The MoD said this week it has taken steps to improve communication security, introducing new software, data training, and has appointed a new chief information officer.

“Since coming into office, this government has put a huge emphasis on improving data security across the Ministry of Defence,” it said.

Others have also been critical of the MoD.

Former Conservative MP Johnny Mercer, who served in Afghanistan before becoming a government minister, describing it as “mind-boggling” that a spreadsheet could have been sent “of all those with ties to the British state to an Afghan national”.

Defence minister John Healey and former defence minister Ben Wallace — who was in post at the time of the leak — have both apologised for what happened.

The soldier who sent the email behind the largest leak has not been named by the MoD, but UK officials have said they no longer work on Afghan relocation.

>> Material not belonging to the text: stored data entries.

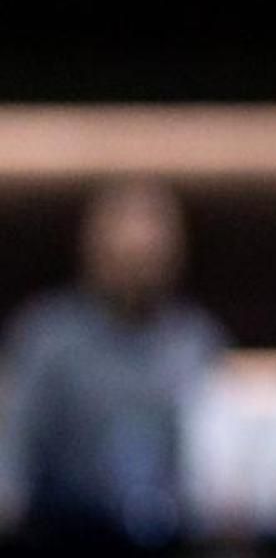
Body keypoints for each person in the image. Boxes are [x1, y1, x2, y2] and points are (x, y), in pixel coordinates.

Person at [0, 181, 226, 556]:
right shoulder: (49, 340)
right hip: (66, 537)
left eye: (150, 254)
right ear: (92, 248)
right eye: (125, 254)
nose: (138, 265)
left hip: (179, 537)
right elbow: (12, 455)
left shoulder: (197, 341)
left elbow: (219, 469)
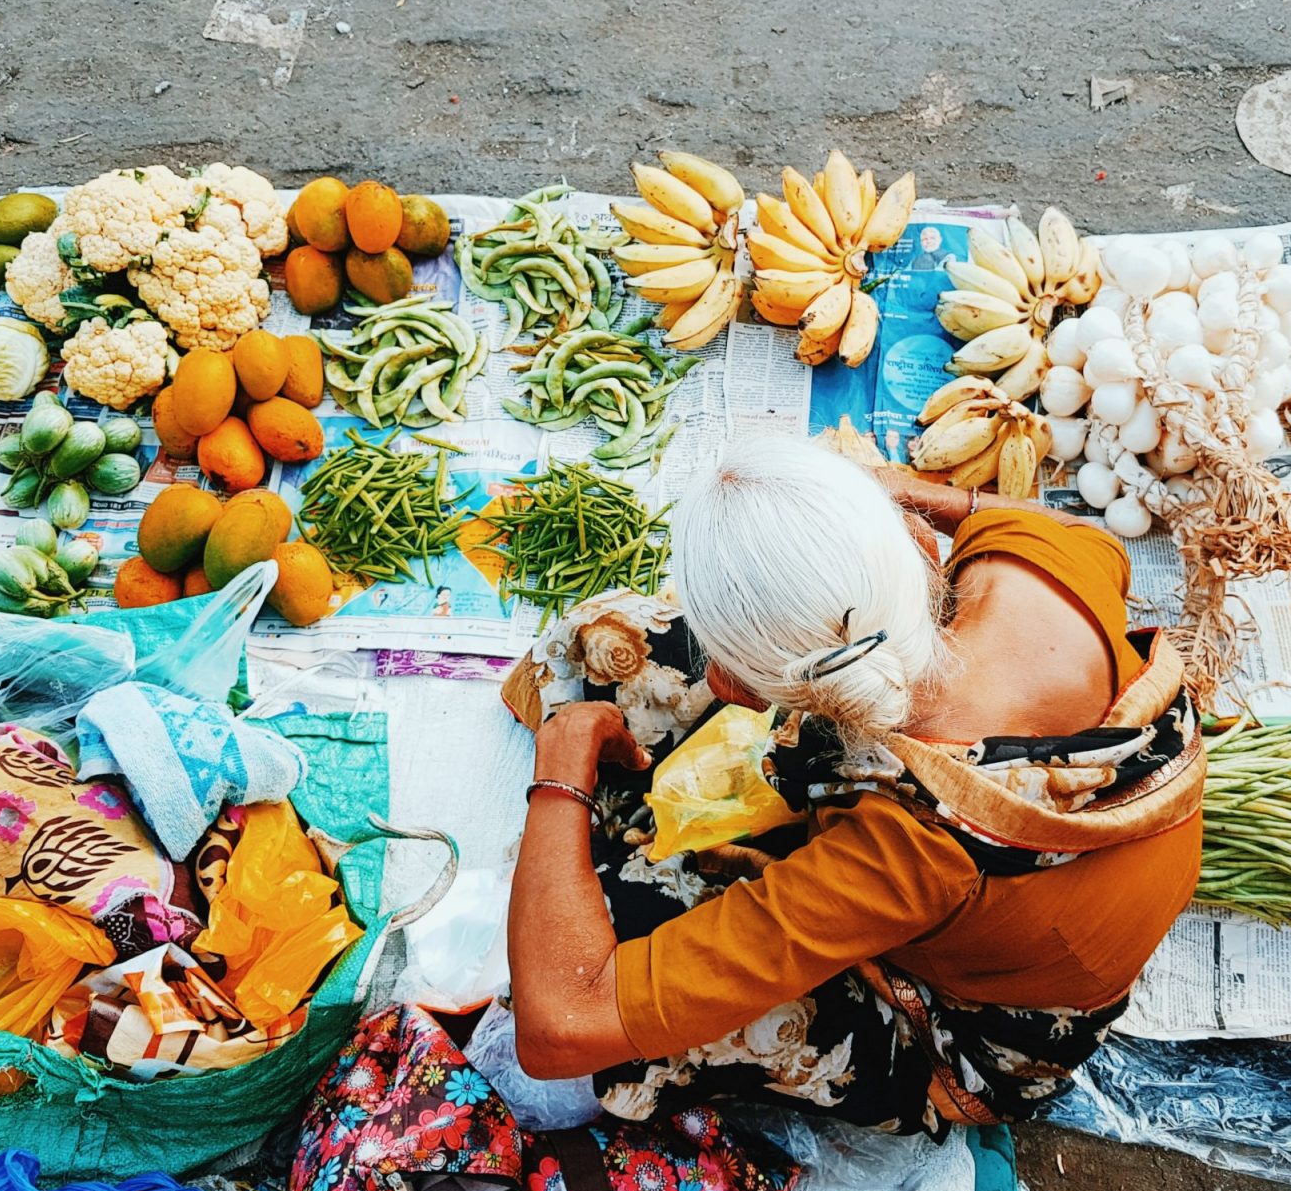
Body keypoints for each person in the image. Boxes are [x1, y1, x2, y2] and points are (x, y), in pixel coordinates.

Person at [507, 437, 1205, 1134]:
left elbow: (561, 1025)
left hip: (973, 1034)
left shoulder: (906, 841)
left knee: (619, 920)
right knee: (609, 639)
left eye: (728, 669)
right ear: (910, 544)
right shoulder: (1021, 568)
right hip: (1028, 859)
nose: (716, 681)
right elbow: (1086, 536)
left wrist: (559, 777)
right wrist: (902, 492)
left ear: (747, 690)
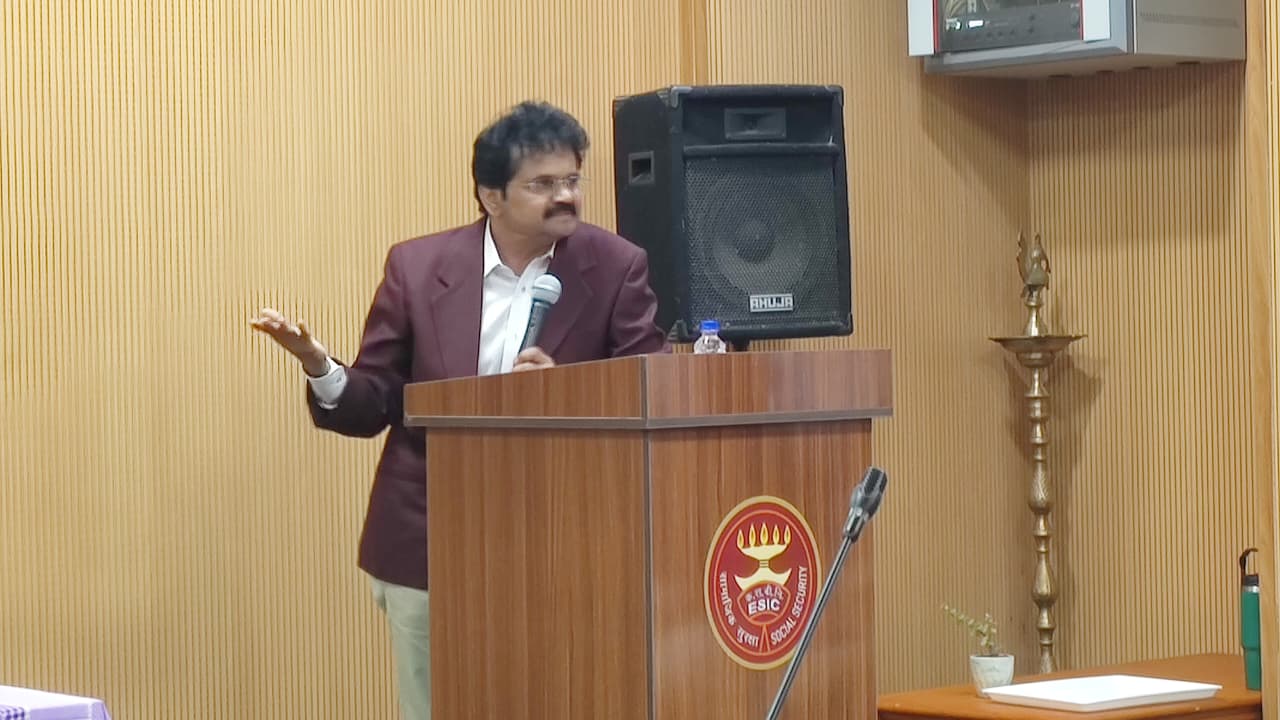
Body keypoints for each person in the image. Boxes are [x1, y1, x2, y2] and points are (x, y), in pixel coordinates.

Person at [250, 100, 669, 720]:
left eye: (572, 179)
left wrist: (569, 393)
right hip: (432, 539)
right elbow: (378, 401)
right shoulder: (419, 268)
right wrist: (319, 365)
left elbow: (651, 388)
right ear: (490, 196)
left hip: (567, 539)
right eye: (542, 184)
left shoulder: (615, 266)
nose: (566, 197)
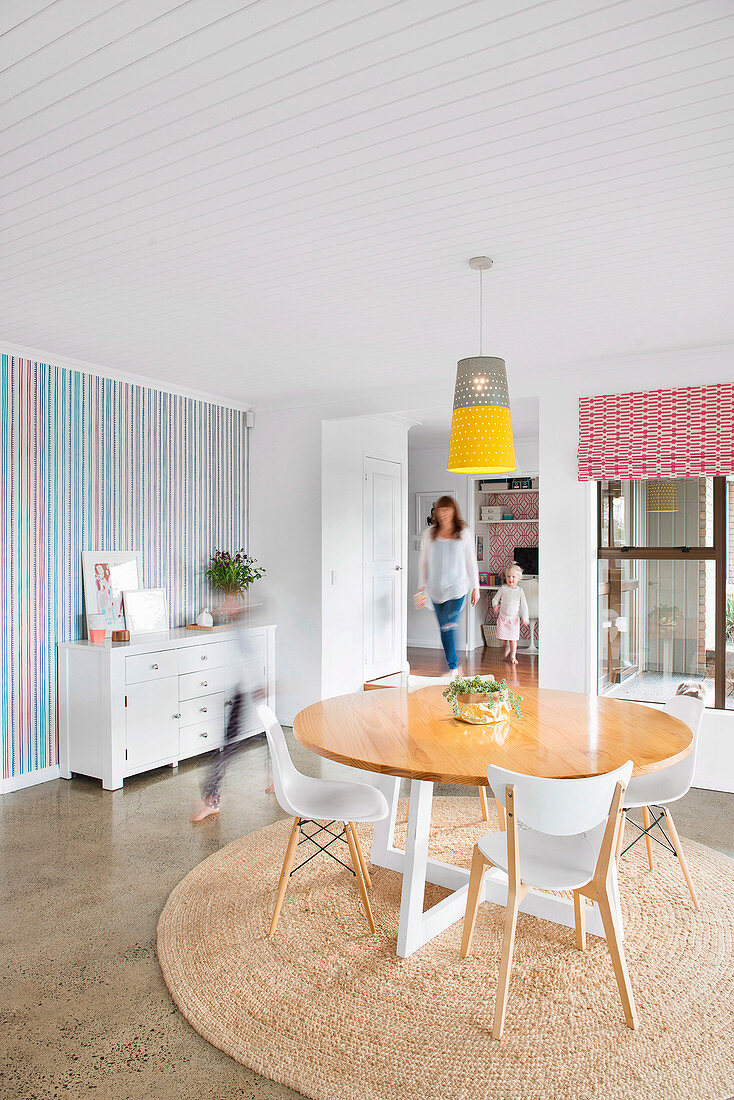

James Heappey, who was armed forces minister at the time of the breach, said that it was “gut-wrenching to find out that someone in the MoD had screwed up so awfully” but said it was wrong to blame one individual for the system.

“I also came to find out subsequently that they were incredibly dedicated to those we served with in Afghanistan,” he said. “Few had done more to get people who served alongside our special forces out of Afghanistan.”

The pressure of the moment — rushing to evacuate people as the Taliban swept into Kabul in August 2021 — may also have played a part in the earlier leaks. “Everyone was overworked and not sleeping much,” one former soldier said.

In this environment, mistakes can be made — and missed, said another former soldier.

It was possible that the spreadsheet was emailed to a long distribution list, they added, which might have included other government departments, as well as to an insecure civilian email address which no one noticed.